Problem description:
Reproduce every text line in the rows below word for word, leaving out the pictures.

___ Working data ___

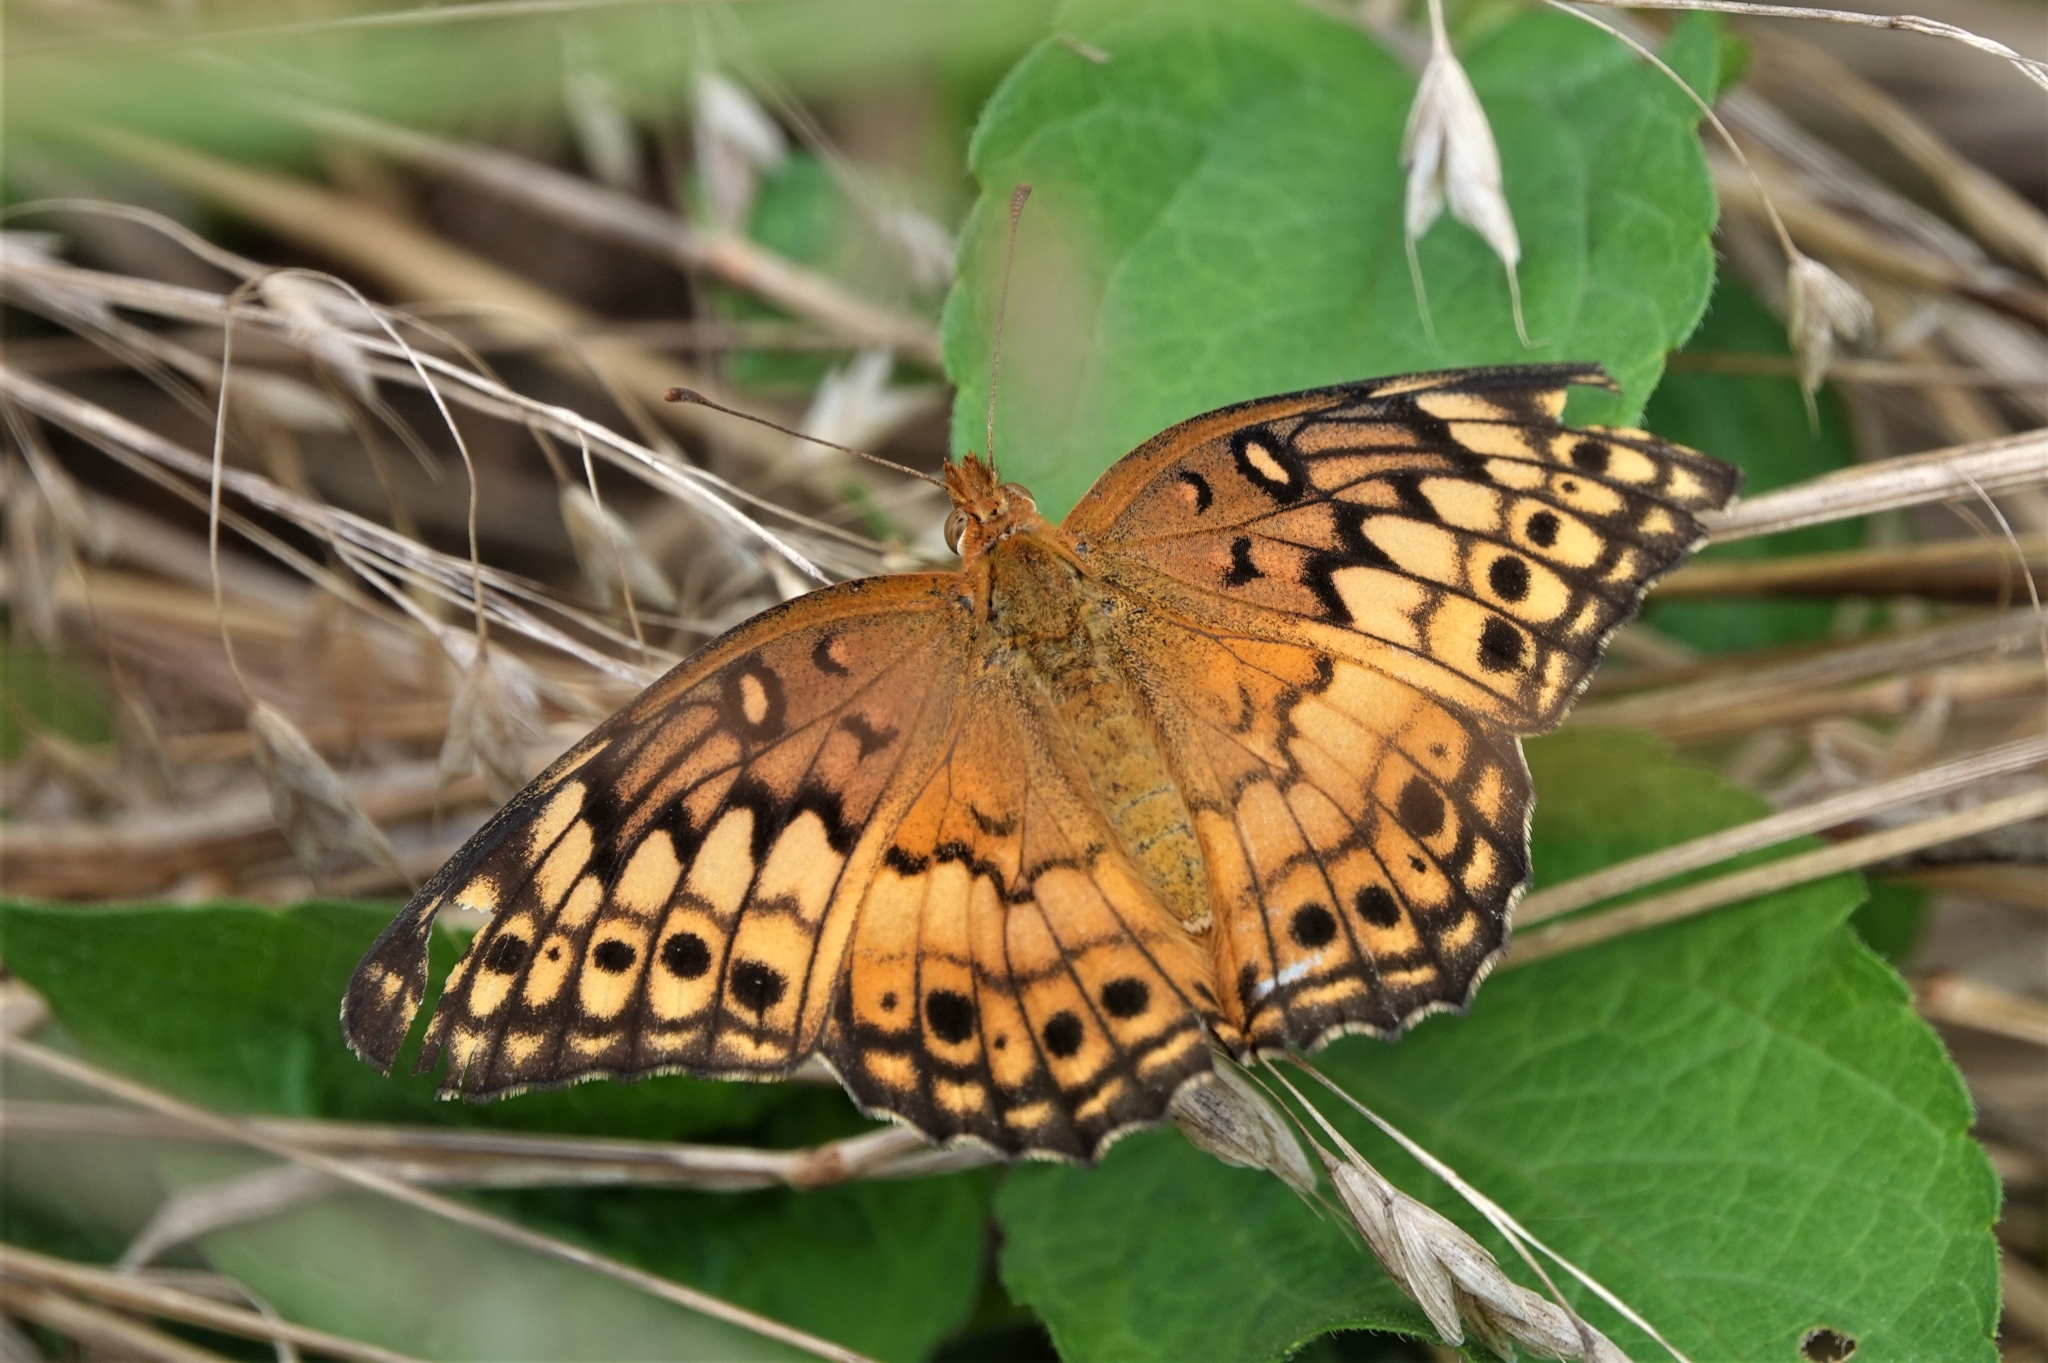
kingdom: Animalia
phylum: Arthropoda
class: Insecta
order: Lepidoptera
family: Nymphalidae
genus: Euptoieta
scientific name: Euptoieta claudia
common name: Variegated fritillary
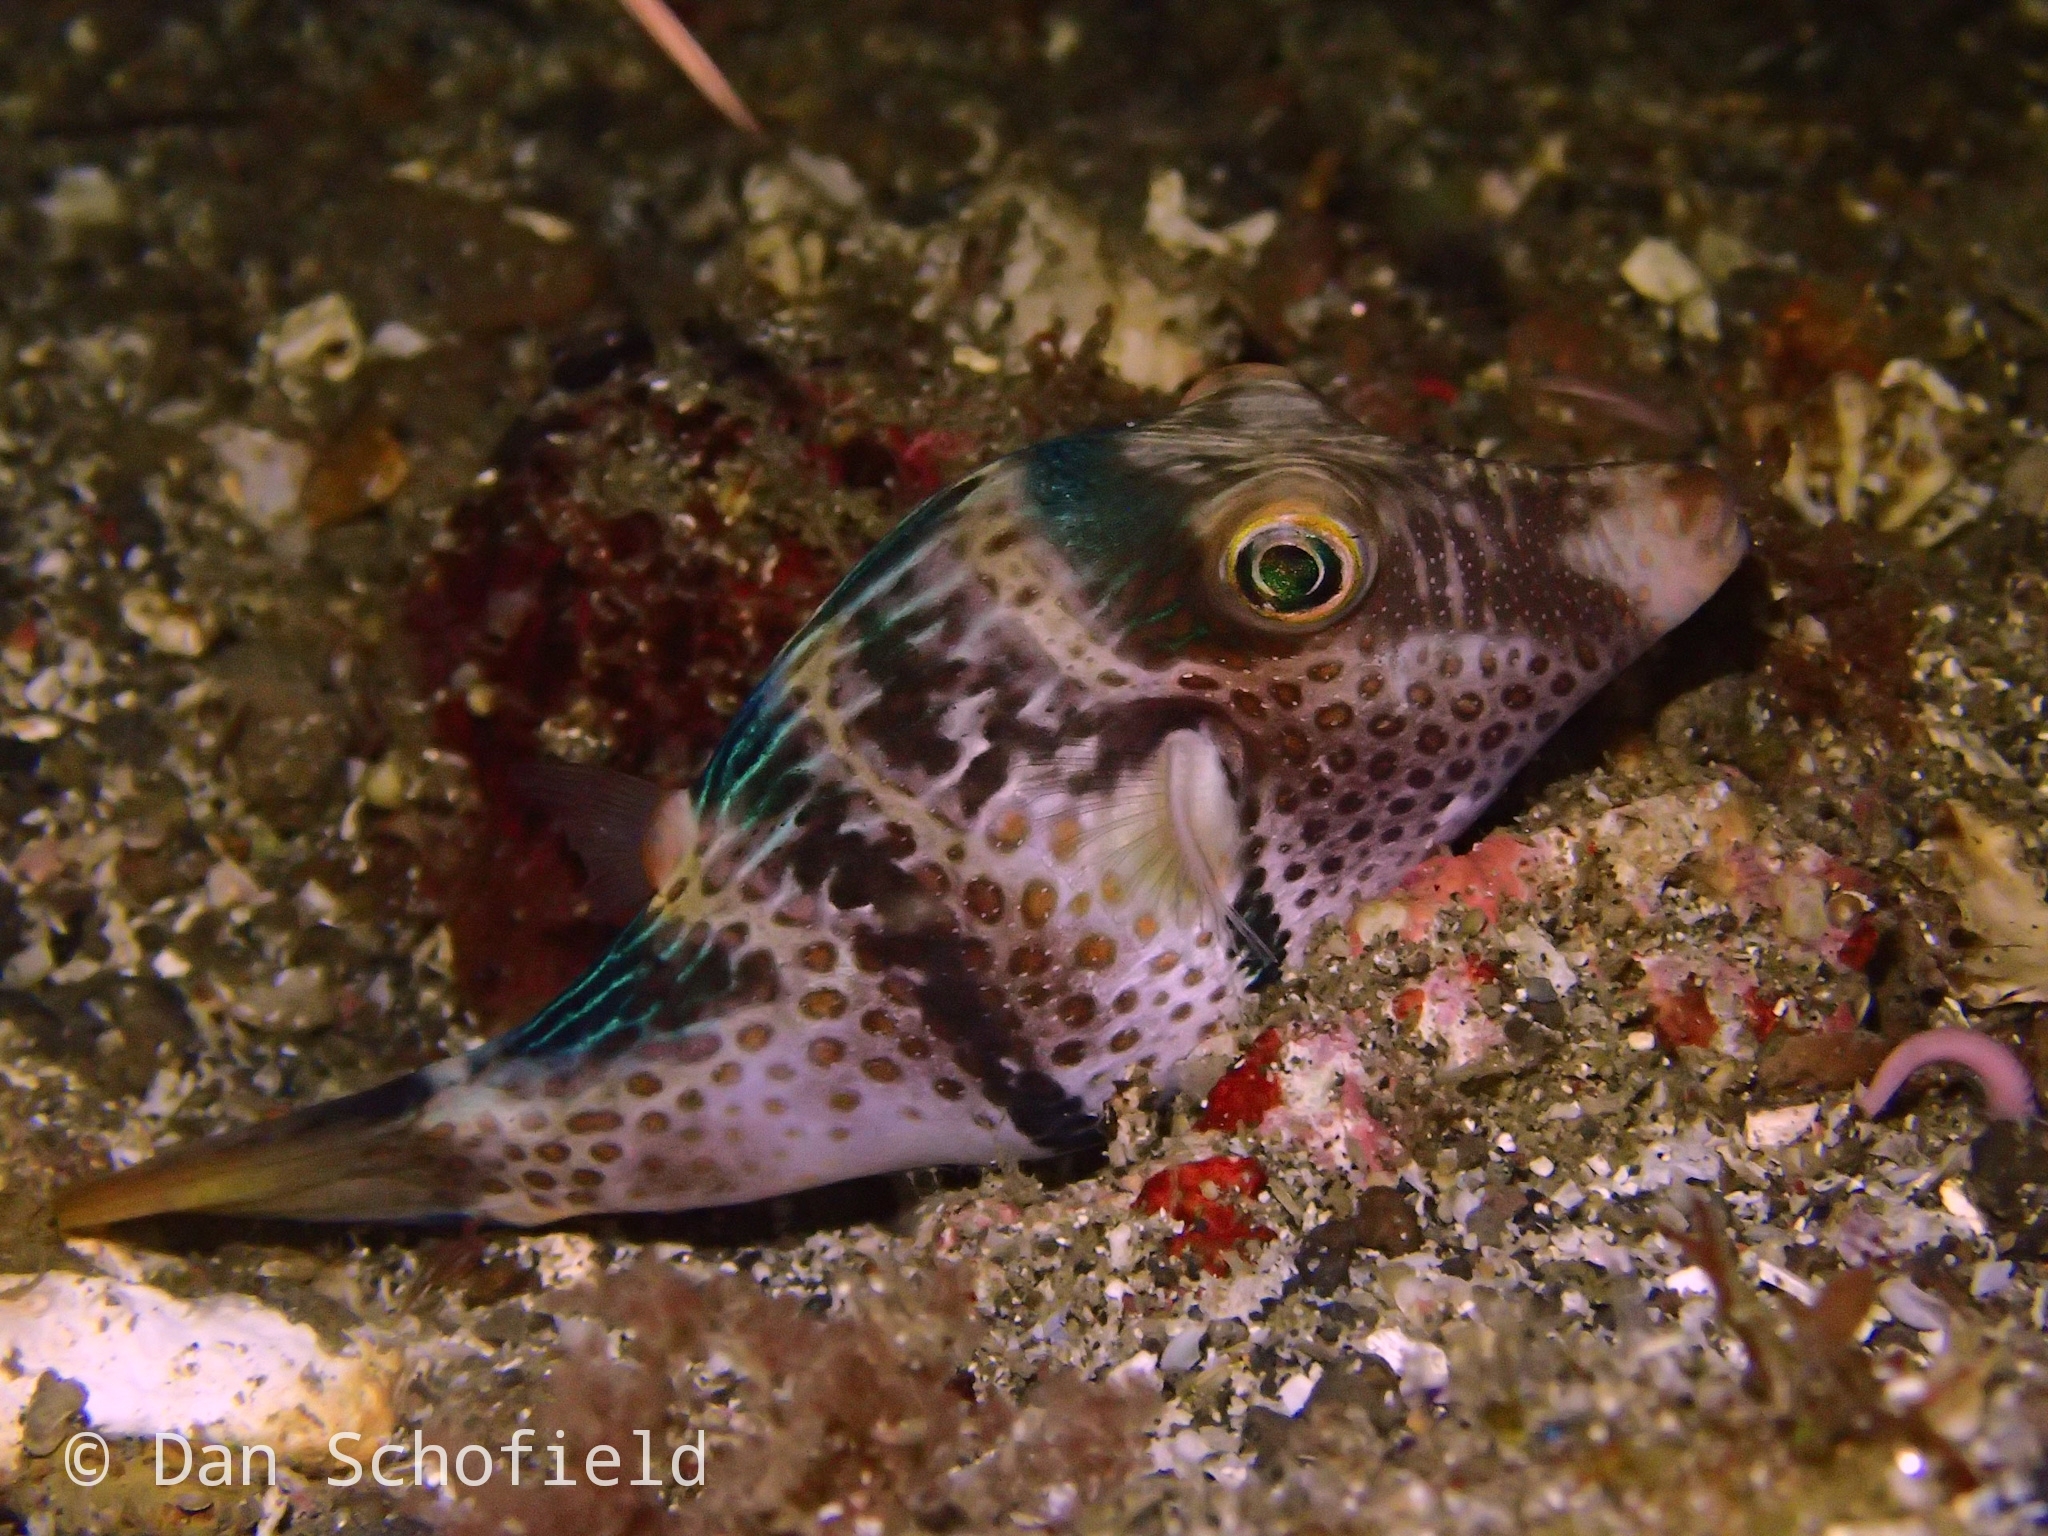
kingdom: Animalia
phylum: Chordata
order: Tetraodontiformes
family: Tetraodontidae
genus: Canthigaster
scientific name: Canthigaster valentini
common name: Banded toby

___

Exercise response:
kingdom: Animalia
phylum: Arthropoda
class: Insecta
order: Lepidoptera
family: Nymphalidae
genus: Euptoieta
scientific name: Euptoieta claudia
common name: Variegated fritillary
kingdom: Animalia
phylum: Chordata
order: Tetraodontiformes
family: Tetraodontidae
genus: Canthigaster
scientific name: Canthigaster valentini
common name: Banded toby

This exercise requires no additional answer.